## What you need to do
Continue the passage on computational sociology, starting after its final sentence.

## Selected extract
· · · ·

Abstract
Computational sociology leverages new tools and data sources to expand the scope and scale of sociological inquiry. It’s opening up an exciting frontier for sociologists of every stripe—from theorists and ethnographers to experimentalists and survey researchers. It expands the sociological imagination.
What is Computational Sociology?
Computational sociology leverages new tools and data sources to expand the scope and scale of sociological inquiry. It opens up exciting frontiers for sociologists of every stripe—from theorists and ethnographers to experimentalists and survey researchers. Above all, it expands the sociological imagination.
Computational sociology is the unintended beneficiary of a massive data windfall. The internet has drawn a growing slice of social, economic, and political life into the digital domain. The sensors embedded in cell phones and social media platforms serve commercial purposes—but they also form a massive, distributed digital observatory.
This observatory routinely captures novel, large-scale data about real-world activities. In addition to “born digital” observations like tweets or geolocation data, digitization projects (think Google Books) make past cultural products available for consideration as well. Together, these sources allow sociologists to observe and analyze human discourse and interaction at unprecedented scales. Unlike astronomers (who must lobby for telescopes) or traditional quantitative sociologists (who must lobby for large-scale surveys), computational sociologists have gotten our first wave of “big data” for free. Computation provides the prosthetic lenses through which we can see this world of big social data, discovering novel patterns that challenge existing theories—or call out for new ones.
The internet is more than a source of observational data; it also furnishes a new platform for active social investigation. Web-scale surveys and experiments allow us to test theories and causal relationships, just like their offline analogs. Online investigations outpace traditional methods in scale, duration, and complexity.
What are we to make of this? Is computational sociology a passing fad, a tryst with hot new methods? Not at all. Computational sociology throws off both heat and light. It is a reactor. And it’s just getting started.

· · · ·

## Recorded information
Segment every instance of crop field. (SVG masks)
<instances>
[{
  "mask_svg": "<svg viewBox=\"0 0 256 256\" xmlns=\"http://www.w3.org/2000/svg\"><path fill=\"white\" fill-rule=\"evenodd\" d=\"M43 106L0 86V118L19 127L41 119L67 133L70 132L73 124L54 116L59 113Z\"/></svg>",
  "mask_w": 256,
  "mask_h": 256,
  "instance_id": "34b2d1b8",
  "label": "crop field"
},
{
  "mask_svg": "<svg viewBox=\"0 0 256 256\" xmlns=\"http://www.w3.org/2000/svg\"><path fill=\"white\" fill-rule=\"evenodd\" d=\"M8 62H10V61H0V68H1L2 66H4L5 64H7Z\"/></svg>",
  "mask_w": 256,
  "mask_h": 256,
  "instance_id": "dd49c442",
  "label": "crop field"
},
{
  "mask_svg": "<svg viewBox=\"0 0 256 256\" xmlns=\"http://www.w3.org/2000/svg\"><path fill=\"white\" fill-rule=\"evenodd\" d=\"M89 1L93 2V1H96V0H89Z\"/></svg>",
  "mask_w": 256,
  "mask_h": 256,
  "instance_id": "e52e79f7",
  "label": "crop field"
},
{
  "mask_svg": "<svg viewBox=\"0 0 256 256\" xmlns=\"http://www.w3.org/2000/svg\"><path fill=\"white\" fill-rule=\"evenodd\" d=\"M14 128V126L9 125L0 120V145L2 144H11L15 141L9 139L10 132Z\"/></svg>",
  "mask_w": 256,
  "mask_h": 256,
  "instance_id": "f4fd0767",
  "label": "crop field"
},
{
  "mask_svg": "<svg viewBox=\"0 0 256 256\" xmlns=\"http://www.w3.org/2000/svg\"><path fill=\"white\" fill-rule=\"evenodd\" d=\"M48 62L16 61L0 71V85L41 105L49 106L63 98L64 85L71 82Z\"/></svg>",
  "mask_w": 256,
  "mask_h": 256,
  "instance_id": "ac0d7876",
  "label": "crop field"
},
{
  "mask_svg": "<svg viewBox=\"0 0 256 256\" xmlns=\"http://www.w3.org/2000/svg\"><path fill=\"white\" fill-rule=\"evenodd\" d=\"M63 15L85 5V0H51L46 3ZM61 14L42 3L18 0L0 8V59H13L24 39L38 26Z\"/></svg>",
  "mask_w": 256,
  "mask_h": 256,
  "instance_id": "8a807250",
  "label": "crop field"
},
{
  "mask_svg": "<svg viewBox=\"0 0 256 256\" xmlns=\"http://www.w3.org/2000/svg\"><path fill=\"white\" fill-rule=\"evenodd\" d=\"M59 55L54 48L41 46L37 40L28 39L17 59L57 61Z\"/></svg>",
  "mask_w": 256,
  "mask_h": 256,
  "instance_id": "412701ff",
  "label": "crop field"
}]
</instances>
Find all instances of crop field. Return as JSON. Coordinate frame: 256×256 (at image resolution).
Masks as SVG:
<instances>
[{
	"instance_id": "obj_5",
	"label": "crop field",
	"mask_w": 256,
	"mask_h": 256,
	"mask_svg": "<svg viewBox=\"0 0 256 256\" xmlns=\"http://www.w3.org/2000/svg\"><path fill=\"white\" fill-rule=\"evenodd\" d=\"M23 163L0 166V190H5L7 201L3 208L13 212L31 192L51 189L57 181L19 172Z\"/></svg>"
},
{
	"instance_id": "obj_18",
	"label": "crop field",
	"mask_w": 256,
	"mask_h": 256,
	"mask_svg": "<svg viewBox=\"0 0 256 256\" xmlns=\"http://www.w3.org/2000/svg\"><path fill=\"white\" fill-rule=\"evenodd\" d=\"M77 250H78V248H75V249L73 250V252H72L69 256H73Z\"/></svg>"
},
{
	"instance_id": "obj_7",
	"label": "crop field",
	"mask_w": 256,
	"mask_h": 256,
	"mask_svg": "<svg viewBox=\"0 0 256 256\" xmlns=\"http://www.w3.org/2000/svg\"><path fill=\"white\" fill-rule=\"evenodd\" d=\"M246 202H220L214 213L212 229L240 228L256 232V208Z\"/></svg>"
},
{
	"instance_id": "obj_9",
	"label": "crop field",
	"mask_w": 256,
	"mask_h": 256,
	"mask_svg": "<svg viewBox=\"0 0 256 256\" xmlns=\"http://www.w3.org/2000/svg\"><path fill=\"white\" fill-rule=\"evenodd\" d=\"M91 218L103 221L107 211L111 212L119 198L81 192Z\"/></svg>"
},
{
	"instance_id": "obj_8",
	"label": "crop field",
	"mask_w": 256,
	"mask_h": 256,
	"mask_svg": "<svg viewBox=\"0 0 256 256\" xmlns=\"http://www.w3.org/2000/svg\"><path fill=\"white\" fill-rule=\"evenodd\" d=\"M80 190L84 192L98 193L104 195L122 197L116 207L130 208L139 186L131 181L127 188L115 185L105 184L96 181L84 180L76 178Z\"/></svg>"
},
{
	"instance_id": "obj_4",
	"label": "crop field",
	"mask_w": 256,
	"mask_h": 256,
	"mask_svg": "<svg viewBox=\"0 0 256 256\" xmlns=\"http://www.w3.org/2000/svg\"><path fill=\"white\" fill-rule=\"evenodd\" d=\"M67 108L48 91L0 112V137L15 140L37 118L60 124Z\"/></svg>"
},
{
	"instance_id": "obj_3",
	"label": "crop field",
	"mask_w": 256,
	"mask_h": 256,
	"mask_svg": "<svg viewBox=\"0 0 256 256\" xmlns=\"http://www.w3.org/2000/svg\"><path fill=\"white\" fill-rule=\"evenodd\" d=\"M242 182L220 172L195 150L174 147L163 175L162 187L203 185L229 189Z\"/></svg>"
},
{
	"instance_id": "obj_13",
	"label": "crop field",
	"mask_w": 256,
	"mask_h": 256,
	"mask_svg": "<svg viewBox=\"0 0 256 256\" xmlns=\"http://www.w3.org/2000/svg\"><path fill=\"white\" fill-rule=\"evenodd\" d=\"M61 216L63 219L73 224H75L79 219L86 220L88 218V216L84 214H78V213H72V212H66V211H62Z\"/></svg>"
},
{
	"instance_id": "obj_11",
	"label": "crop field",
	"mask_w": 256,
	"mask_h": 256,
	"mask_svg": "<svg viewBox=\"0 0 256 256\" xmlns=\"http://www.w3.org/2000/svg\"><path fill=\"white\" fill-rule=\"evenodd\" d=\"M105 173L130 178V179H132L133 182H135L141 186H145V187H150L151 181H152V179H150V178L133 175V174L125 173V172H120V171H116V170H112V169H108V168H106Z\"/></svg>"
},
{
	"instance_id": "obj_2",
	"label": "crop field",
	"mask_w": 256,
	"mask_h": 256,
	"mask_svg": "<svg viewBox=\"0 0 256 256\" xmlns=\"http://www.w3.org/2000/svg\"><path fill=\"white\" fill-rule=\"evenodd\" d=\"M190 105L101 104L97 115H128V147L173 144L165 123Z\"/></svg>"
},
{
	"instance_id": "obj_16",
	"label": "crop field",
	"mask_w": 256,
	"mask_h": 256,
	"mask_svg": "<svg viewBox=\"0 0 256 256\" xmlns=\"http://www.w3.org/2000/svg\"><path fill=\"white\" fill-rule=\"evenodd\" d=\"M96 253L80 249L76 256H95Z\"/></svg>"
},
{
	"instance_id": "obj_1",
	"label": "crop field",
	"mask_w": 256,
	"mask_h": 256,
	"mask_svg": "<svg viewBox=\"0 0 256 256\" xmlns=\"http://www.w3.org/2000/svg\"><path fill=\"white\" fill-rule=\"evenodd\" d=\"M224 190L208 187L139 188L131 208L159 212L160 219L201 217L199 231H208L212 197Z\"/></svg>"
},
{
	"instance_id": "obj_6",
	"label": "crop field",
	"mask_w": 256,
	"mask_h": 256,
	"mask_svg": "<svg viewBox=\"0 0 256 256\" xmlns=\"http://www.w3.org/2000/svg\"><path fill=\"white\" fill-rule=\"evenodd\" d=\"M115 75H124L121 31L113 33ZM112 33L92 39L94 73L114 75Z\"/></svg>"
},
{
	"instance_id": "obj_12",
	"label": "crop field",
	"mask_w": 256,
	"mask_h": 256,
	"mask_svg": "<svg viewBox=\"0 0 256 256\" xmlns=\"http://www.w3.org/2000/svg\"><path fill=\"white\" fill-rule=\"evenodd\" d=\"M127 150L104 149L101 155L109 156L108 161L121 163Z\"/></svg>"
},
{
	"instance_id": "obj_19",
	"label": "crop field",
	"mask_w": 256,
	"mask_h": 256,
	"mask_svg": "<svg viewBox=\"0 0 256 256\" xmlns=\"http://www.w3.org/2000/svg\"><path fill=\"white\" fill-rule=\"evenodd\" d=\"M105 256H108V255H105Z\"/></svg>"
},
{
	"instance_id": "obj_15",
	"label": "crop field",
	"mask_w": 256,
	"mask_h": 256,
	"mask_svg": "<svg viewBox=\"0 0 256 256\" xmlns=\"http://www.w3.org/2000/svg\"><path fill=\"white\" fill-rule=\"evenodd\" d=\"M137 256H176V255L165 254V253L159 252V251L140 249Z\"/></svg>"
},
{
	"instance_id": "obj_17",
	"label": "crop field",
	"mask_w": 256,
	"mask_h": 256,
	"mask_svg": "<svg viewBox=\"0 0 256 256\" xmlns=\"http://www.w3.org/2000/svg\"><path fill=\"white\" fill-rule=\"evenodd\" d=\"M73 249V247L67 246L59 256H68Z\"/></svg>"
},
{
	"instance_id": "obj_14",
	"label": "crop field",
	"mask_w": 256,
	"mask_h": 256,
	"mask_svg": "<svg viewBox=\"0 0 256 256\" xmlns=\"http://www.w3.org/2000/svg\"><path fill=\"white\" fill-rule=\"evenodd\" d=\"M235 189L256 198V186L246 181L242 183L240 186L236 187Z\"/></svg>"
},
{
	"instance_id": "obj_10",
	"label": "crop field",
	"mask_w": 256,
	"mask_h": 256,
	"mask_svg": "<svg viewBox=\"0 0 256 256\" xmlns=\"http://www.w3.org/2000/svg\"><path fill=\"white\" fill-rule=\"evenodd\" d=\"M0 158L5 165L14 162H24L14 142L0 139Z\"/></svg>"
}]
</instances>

· · · ·

## Answer to this problem
This “computational reactor” has the potential to transform the study of any substantive problem, from political polarization or residential segregation to the emergence of cultural blockbusters or breakthrough scientific ideas. Computational methods extend and complement familiar methods. They also make new demands on our training. Social researchers of the future will need to write code, wrangle data, and think computationally as well as sociologically. We must teach them how to do so.
Social researchers of the future will need to write code, wrangle data, and think computationally as well as sociologically.
What, then, are the implications for the practice of sociology in the 21st century? We look to social theory, ethnography, surveys, experiments, and statistics for answers.
From Social Theory to Formal Worlds
Social theory is traditionally expressed in natural language, using a rich conceptual vocabulary. It pays for nuance with ambiguity. A rich theory can fit almost any outcome; in explaining everything, it risks explaining nothing. Computational sociologists often express theory in the language of mathematics or algorithm. The resulting formal model can be explored with empirical data to assess its validity. Alternatively, it can be explored by simulation, allowing scholars to probe alternative scenarios by “replaying history” in artificial worlds with different assumptions.
These two approaches can be combined. In one of our own papers, we developed a simple model to investigate how scientists choose what phenomena to study. Formalizing prior verbal theory, our model allowed scientists to be influenced by the past popularity of phenomena as well as by the conceptual distance between them. Using data from millions of articles and patents, we found that unfolding knowledge was most likely generated by a conservative strategy, which connects popular phenomena to less prominent ones nearby. We then used that same model to search for more efficient strategies. We replayed history over and over on a Cray supercomputer, tweaking scientists’ strategies to see how quickly they would discover the same universe of knowledge. And we found strategies that would have been much more efficient!
Verbal theory is still essential. It inspires useful formalizations, puts models in a broader context, and allows for productive ambiguity. But explorations like ours are impossible with verbal theory alone.
From Ethnography to Digital Observatories
How can computational methods speak to ethnography? The ethnographer embedded in her particular case or community might seem worlds apart from the computational sociologist writing database queries or training deep neural networks. The former is out in the field, using her body as an instrument to capture the delicate texture of lived experience. The latter is bathed in the cool light of dancing data; she worries about eyestrain and carpal tunnel, not rough weather or interpersonal conflict.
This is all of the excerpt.